Multi-Touch Attribution
Definition
Attribution models that distribute conversion credit across multiple touchpoints in the customer journey, rather than crediting just one.
What is Multi-Touch Attribution?
Multi-touch attribution (MTA) distributes credit for conversions across all the marketing touchpoints a customer encountered, rather than giving 100% credit to just one. It recognises that customer journeys are complex and multiple channels contribute to conversions.
Why Multi-Touch Matters
Customers rarely convert on their first visit. They might:
- See a social media post
- Search your brand name
- Read a blog article
- Click a retargeting ad
- Open an email
- Finally convert
Single-touch models (first or last click) pick one of these and ignore the rest. Multi-touch attempts to credit all of them fairly.
Common Multi-Touch Models
Linear Attribution
Equal credit to every touchpoint. If there were 5 touches, each gets 20% credit. Simple but doesn't account for varying influence.
Time Decay
More credit to touchpoints closer to conversion. The logic: recent interactions influenced the final decision more than older ones.
Position-Based (U-Shaped)
40% to first touch, 40% to last touch, 20% split among middle touches. Values both discovery and closing.
Data-Driven Attribution
Uses machine learning to assign credit based on how touchpoints actually influenced conversions in your data. The most accurate but needs significant conversion volume.

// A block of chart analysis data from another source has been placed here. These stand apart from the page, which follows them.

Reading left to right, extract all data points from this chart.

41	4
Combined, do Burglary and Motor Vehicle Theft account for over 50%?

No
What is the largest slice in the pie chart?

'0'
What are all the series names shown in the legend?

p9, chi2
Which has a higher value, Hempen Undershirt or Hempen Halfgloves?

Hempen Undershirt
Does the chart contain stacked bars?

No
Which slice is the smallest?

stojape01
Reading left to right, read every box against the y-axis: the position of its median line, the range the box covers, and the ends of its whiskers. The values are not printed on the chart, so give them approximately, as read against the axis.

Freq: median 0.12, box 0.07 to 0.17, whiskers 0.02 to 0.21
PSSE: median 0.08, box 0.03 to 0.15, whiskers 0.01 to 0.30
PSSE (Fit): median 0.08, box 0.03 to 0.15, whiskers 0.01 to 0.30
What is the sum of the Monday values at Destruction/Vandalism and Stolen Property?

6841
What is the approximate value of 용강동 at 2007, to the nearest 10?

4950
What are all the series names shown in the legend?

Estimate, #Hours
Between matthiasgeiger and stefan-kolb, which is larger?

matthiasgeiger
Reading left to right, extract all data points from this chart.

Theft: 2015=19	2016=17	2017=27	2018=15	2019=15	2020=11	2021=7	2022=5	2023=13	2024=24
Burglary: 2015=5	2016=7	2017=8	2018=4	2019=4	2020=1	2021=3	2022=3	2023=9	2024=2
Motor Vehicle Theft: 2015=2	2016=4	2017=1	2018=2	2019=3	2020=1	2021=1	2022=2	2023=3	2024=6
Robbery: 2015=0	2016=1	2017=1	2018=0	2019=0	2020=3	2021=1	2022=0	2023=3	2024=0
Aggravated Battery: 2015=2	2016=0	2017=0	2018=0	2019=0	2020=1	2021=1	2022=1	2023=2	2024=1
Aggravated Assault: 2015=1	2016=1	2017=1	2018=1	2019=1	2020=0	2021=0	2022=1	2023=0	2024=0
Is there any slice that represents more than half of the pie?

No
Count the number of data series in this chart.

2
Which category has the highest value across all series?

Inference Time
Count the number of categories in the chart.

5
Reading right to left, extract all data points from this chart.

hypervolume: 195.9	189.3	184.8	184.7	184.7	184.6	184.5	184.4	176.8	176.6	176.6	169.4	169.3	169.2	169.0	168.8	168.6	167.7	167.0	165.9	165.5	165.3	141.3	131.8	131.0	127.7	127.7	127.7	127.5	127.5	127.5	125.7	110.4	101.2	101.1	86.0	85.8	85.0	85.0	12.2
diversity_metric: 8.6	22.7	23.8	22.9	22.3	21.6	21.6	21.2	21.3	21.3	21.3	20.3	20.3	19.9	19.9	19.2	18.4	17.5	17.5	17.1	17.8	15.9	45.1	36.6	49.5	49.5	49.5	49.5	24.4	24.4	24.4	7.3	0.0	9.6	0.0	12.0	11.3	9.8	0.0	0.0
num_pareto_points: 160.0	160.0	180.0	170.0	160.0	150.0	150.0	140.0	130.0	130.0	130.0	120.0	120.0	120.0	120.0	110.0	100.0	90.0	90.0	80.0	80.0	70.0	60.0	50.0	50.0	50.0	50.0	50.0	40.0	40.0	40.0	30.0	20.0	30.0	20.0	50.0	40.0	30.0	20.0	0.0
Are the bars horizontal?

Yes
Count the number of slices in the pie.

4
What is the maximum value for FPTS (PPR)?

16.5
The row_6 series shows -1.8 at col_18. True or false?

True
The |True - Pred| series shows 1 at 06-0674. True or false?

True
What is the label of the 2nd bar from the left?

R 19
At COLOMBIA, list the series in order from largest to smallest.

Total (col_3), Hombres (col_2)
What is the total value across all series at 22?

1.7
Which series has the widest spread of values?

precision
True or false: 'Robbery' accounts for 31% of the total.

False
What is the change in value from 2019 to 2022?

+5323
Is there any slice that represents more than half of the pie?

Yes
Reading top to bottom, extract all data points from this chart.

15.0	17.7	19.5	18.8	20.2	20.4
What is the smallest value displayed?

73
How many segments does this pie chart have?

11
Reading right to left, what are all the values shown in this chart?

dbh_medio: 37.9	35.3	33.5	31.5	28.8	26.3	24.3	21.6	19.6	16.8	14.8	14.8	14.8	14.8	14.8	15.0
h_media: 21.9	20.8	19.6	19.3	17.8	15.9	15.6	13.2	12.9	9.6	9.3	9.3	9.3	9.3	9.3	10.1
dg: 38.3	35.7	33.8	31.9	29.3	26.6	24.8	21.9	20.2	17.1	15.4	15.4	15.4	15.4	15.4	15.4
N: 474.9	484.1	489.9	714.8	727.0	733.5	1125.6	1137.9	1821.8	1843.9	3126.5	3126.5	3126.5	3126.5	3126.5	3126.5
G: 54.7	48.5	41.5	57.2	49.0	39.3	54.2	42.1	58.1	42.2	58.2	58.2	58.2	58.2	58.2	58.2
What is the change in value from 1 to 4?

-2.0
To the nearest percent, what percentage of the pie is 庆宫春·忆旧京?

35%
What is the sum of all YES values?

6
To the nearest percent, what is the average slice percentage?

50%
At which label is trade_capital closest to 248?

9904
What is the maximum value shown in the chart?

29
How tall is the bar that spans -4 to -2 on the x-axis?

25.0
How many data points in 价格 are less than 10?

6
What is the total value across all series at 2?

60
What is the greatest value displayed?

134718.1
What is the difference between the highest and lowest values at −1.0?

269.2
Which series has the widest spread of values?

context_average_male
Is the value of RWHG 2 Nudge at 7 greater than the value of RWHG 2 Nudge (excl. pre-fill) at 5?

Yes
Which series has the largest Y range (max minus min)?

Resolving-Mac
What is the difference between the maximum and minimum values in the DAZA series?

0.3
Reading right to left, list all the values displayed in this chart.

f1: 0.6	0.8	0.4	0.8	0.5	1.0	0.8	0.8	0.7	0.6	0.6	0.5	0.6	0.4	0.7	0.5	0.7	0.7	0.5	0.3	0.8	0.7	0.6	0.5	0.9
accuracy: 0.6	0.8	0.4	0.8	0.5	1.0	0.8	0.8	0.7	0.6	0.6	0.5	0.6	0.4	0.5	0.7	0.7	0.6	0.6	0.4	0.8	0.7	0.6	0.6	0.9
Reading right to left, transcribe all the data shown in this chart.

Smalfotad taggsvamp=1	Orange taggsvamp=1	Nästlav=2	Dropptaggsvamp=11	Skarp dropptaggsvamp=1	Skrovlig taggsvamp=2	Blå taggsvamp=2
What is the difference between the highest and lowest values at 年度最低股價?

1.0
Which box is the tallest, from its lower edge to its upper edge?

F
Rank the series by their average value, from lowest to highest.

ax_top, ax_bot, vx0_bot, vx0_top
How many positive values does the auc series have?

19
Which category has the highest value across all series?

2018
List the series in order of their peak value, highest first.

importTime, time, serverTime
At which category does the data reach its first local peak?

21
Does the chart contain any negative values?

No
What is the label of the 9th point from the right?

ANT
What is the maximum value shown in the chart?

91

Challenges with Multi-Touch
Cross-Device Tracking
When someone switches from phone to laptop, it's hard to connect those sessions.
Privacy Restrictions
Cookie limitations and privacy regulations make tracking harder.
Offline Touchpoints
Phone calls, word of mouth, and in-store visits are hard to capture.
Getting Started
GA4's data-driven attribution is a good starting point for most businesses. It automatically handles multi-touch modelling if you have enough conversion data. For more sophisticated needs, dedicated attribution platforms offer deeper analysis.